▶ [Ваша задача]:
В отрывке о советско-польских переговорах 1941 года замените «Британские правящие круги» на «Английские правящие круги» и перепишите участок от слов «Британские правящие круги» до слов «мной и Сикорским.».

Посол СССР в Англии Майский (бывш. видный меньшевик) оставил интересные мемуары, в которых подробно описал советско-польские переговоры 1941 года. Пардон за длинную цитату:
http://militera.lib.ru/memo/russian/maisky_im1/07.htmlГораздо сложнее и труднее оказались переговоры с эмигрантским правительством Польши. Оно возникло в Париже в октябре 1939 г. Во главе его стал генерал Сикорский — хороший военный, но плохой политик, честный патриот старопольского закала и убежденный сторонник французской ориентации.
Британские правящие круги относились к Сикорскому очень благожелательно, и я не раз слышал из уст английских министров и политиков пожелание, чтобы именно он, Сикорский, стал во главе той новой Польши, которая возродится из руин по окончании войны.
Лично я никогда не встречался ни с Сикорским, ни с другими членами его правительства. Я не был уверен в том, как правительство Сикорского примет советское предложение о пакте военной взаимопомощи. Поэтому было целесообразнее (таково же было и мнение Москвы) произвести предварительный зондаж с помощью достаточно авторитетного посредника. Исходя из таких соображений, я посетил Идена и просил его выяснить интересовавший нас вопрос. Иден горячо приветствовал намерение Советского правительства и охотно взялся стать посредником между мной и Сикорским.

▶ [Исходные данные]:
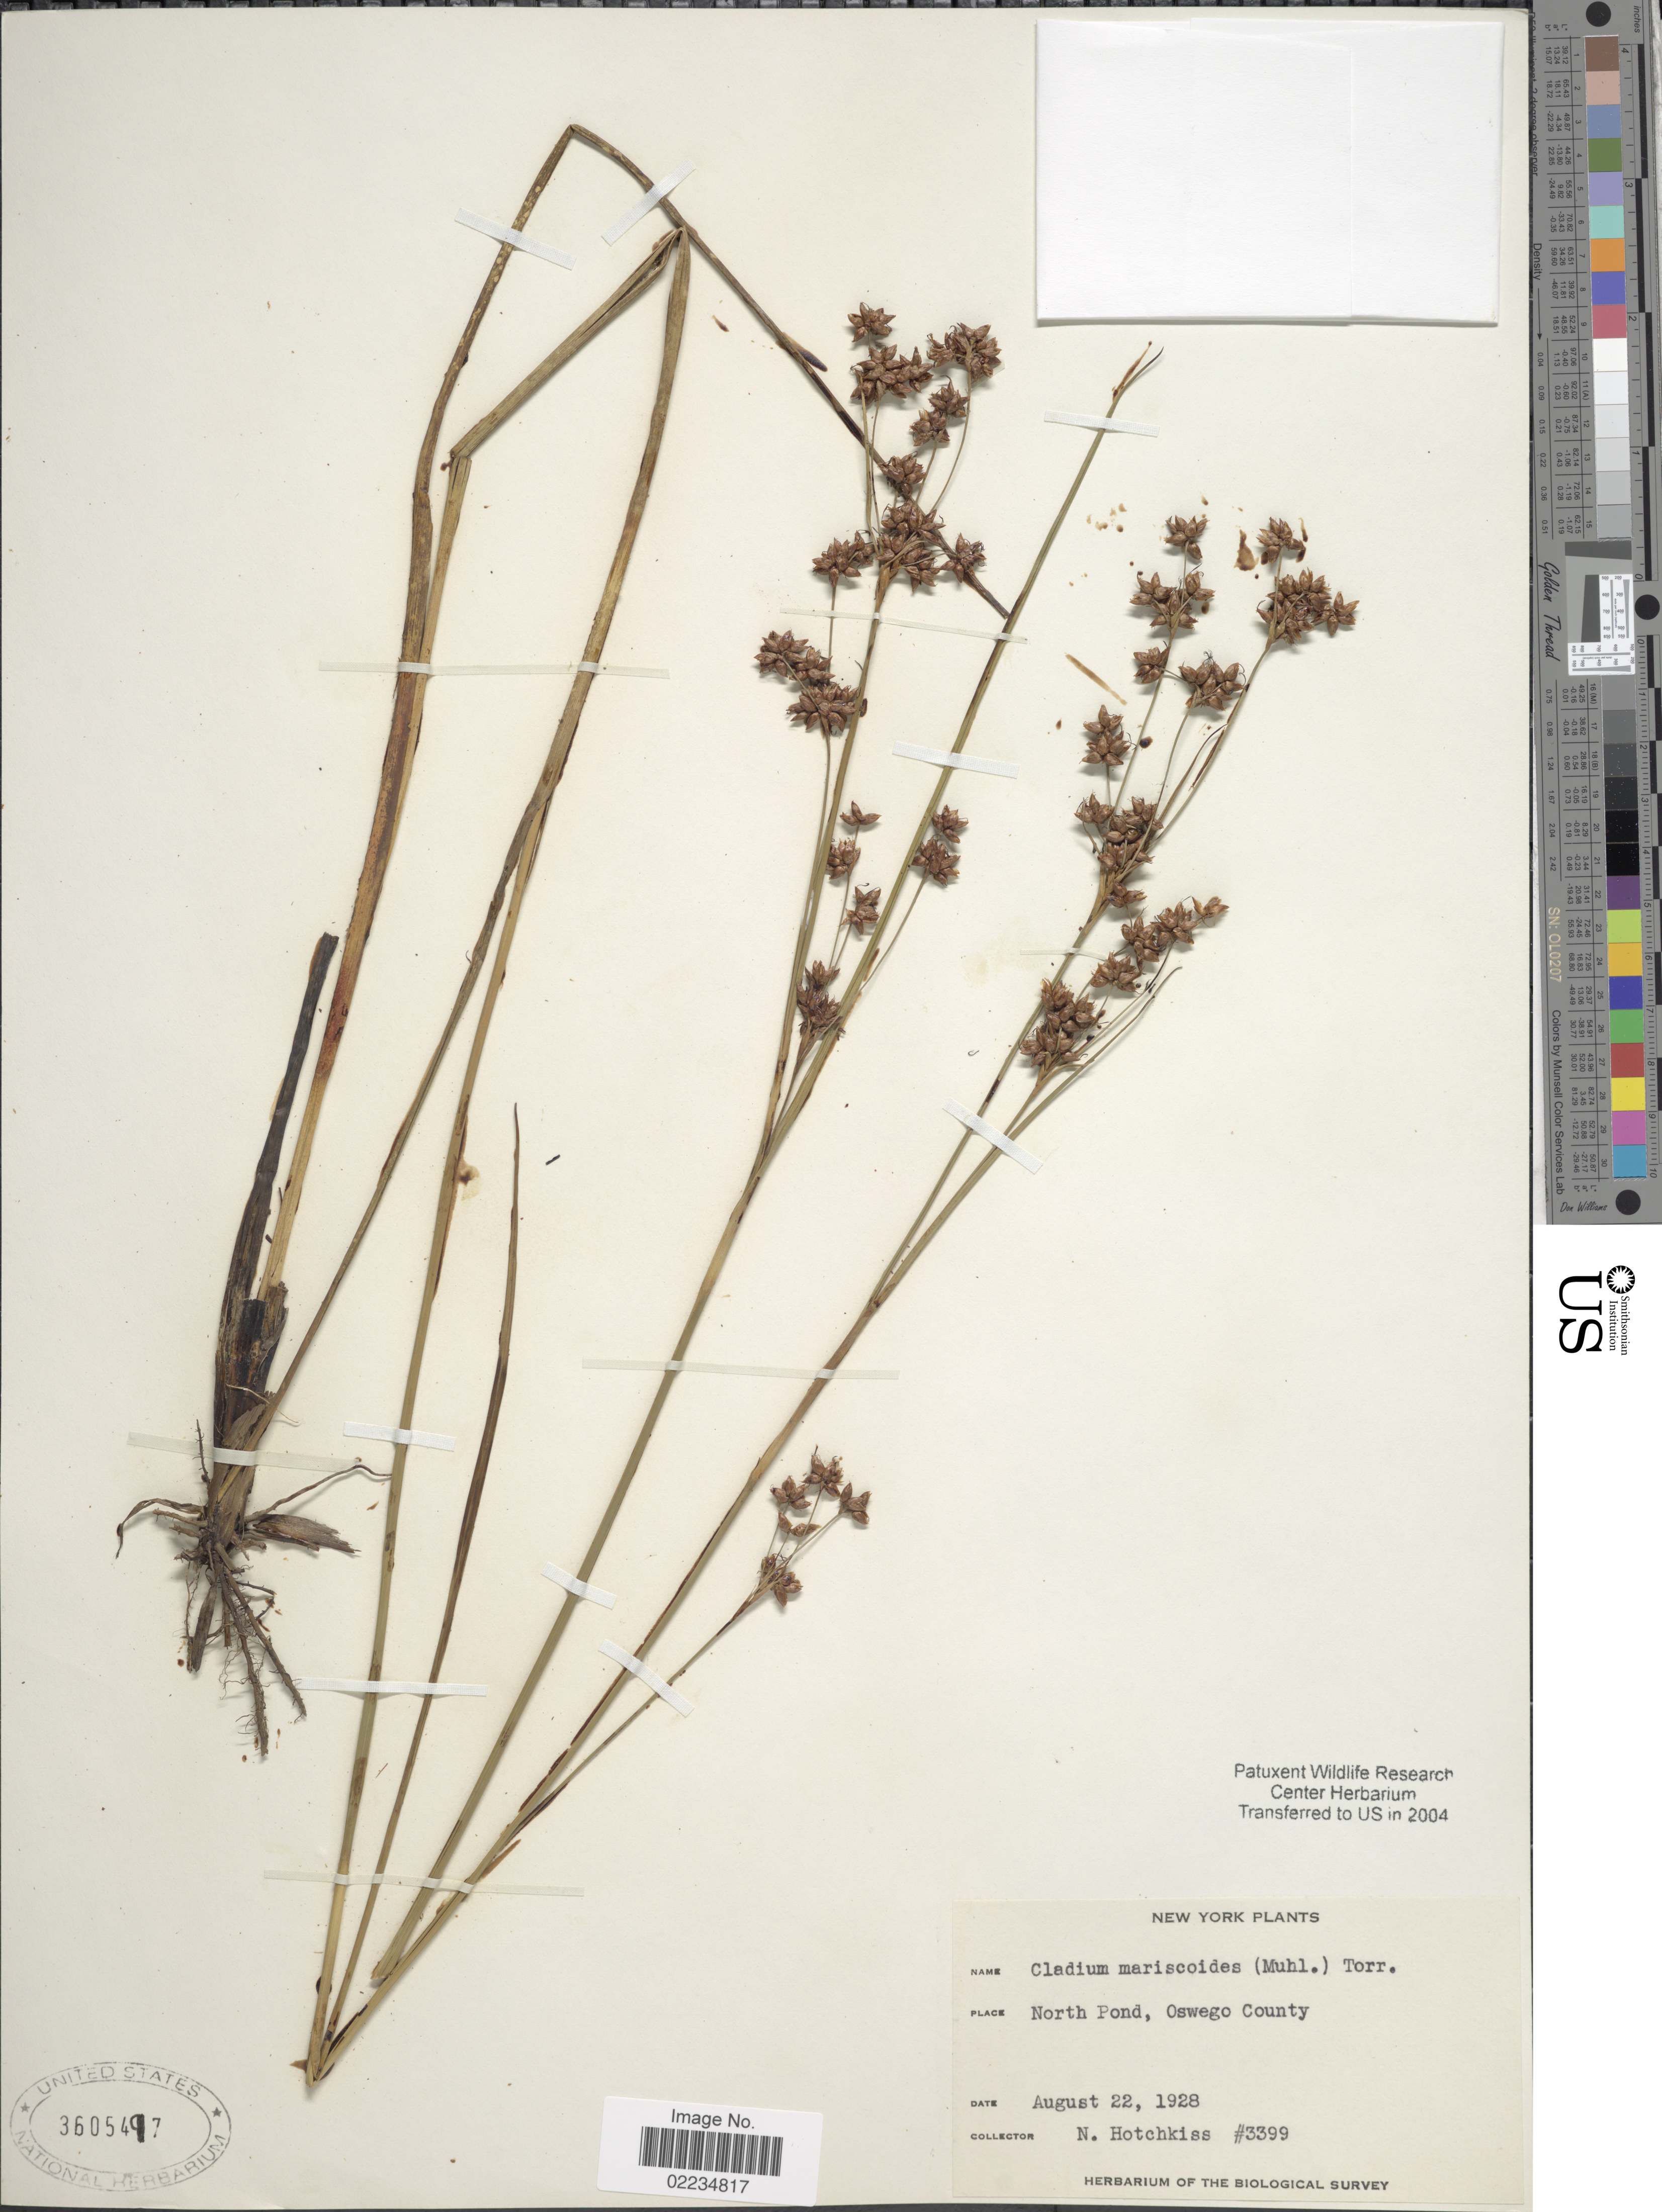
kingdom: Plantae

▶ [Решение]:
Английские правящие круги относились к Сикорскому очень благожелательно, и я не раз слышал из уст английских министров и политиков пожелание, чтобы именно он, Сикорский, стал во главе той новой Польши, которая возродится из руин по окончании войны.
Лично я никогда не встречался ни с Сикорским, ни с другими членами его правительства. Я не был уверен в том, как правительство Сикорского примет советское предложение о пакте военной взаимопомощи. Поэтому было целесообразнее (таково же было и мнение Москвы) произвести предварительный зондаж с помощью достаточно авторитетного посредника. Исходя из таких соображений, я посетил Идена и просил его выяснить интересовавший нас вопрос. Иден горячо приветствовал намерение Советского правительства и охотно взялся стать посредником между мной и Сикорским.